I've a pair of wheels up for grabs - details as follows:
* silver Mavic MA3 700c rims (nothing great but solid and reliable)
* silver Shimano RSX hubs (7-spd cassette rear) dating from late 90s
* silver DT swiss spokes (I think they're DB but possibly PG)

Both the front and rear rims are close to being true side-to-side but have a modest amount of vertical wobble (ie not quite round). It shouldn't be too hard to make them a whole load better quite quickly.

Both hubs will need stripping and regreasing but are otherwise in good condition.

It's collection only I'm afraid - they're tucked away behind the wall of 5 Penwith Rd, SW18 4PU.

Given the rims both need tinkering with and the hubs rebuilding then they're of little value. If you think they're worth a few quid then but a donation through the letterbox!

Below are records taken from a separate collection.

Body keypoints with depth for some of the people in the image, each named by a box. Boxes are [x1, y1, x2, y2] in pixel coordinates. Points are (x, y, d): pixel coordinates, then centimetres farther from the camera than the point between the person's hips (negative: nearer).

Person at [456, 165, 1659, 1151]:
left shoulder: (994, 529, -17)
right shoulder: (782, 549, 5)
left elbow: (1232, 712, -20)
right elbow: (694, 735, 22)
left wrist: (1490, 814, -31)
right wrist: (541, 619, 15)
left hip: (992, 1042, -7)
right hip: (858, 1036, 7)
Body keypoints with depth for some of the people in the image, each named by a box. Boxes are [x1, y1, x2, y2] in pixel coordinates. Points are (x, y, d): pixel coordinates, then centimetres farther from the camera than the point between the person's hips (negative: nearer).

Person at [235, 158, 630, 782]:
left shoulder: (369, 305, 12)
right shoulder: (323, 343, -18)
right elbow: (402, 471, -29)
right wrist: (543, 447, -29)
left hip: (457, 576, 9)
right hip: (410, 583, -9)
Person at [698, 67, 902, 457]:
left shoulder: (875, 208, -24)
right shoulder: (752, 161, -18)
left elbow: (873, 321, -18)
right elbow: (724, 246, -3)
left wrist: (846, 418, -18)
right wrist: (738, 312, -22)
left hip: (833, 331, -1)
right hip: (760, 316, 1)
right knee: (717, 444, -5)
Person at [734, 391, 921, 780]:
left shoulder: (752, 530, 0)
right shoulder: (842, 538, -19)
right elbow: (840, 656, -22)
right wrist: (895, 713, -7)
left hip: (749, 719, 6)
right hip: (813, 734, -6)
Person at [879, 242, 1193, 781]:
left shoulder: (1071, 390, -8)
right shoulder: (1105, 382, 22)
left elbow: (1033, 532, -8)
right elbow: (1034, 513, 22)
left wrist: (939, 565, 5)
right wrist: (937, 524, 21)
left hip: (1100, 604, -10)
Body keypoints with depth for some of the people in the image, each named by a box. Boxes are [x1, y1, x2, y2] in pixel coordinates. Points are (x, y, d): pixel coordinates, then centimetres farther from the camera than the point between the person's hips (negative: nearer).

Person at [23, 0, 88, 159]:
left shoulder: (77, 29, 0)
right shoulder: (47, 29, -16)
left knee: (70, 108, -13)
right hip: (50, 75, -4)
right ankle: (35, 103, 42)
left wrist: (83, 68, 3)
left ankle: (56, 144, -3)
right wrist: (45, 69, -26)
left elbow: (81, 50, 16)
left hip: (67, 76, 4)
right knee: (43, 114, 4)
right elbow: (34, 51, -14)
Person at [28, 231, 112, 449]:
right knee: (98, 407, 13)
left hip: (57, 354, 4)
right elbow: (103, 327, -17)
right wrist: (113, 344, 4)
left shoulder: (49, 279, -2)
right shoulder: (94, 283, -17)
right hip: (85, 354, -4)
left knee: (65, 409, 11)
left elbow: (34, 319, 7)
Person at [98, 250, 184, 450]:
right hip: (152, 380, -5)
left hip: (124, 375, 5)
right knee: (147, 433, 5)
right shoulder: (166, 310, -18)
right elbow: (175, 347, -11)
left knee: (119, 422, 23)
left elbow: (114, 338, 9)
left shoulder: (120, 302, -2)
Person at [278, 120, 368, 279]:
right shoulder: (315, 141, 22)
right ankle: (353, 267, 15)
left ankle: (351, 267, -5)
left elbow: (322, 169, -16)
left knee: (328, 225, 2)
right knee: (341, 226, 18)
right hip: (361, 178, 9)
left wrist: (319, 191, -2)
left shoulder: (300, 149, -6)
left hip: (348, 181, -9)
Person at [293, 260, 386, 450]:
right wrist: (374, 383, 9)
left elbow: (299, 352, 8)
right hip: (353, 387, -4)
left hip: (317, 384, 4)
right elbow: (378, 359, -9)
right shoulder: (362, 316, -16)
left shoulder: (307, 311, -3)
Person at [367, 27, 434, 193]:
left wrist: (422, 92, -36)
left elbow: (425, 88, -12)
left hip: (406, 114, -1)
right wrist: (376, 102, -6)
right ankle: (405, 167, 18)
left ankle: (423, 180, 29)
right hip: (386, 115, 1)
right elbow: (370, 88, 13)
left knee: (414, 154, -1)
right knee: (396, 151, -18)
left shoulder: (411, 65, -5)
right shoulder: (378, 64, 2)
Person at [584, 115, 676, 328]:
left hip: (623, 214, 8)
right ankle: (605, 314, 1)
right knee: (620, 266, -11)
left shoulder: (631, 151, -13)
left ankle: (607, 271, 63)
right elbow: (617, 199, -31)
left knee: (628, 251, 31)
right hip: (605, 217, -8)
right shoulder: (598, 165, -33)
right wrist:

First come, first served - I'll post on here once they've gone to save any wasted trips to SW London.

Thanks,
Simon


----------



## Twenty Inch (25 Sep 2009)

Erm - are they still there?


----------



## simon_adams_uk (25 Sep 2009)

Yes - still available!

Simon


----------



## dan_bo (25 Sep 2009)

bugger I was in SW london last week.


----------



## Wicksie (25 Sep 2009)

I might well swing by tomorrow for these!
I'll check in here before to make sure they're still there.
Nice one, cheers.


----------



## TW85 (29 Sep 2009)

Are they still there?


----------



## simon_adams_uk (29 Sep 2009)

Yes - still there.


----------



## simon_adams_uk (30 Sep 2009)

Wheels now gone!


----------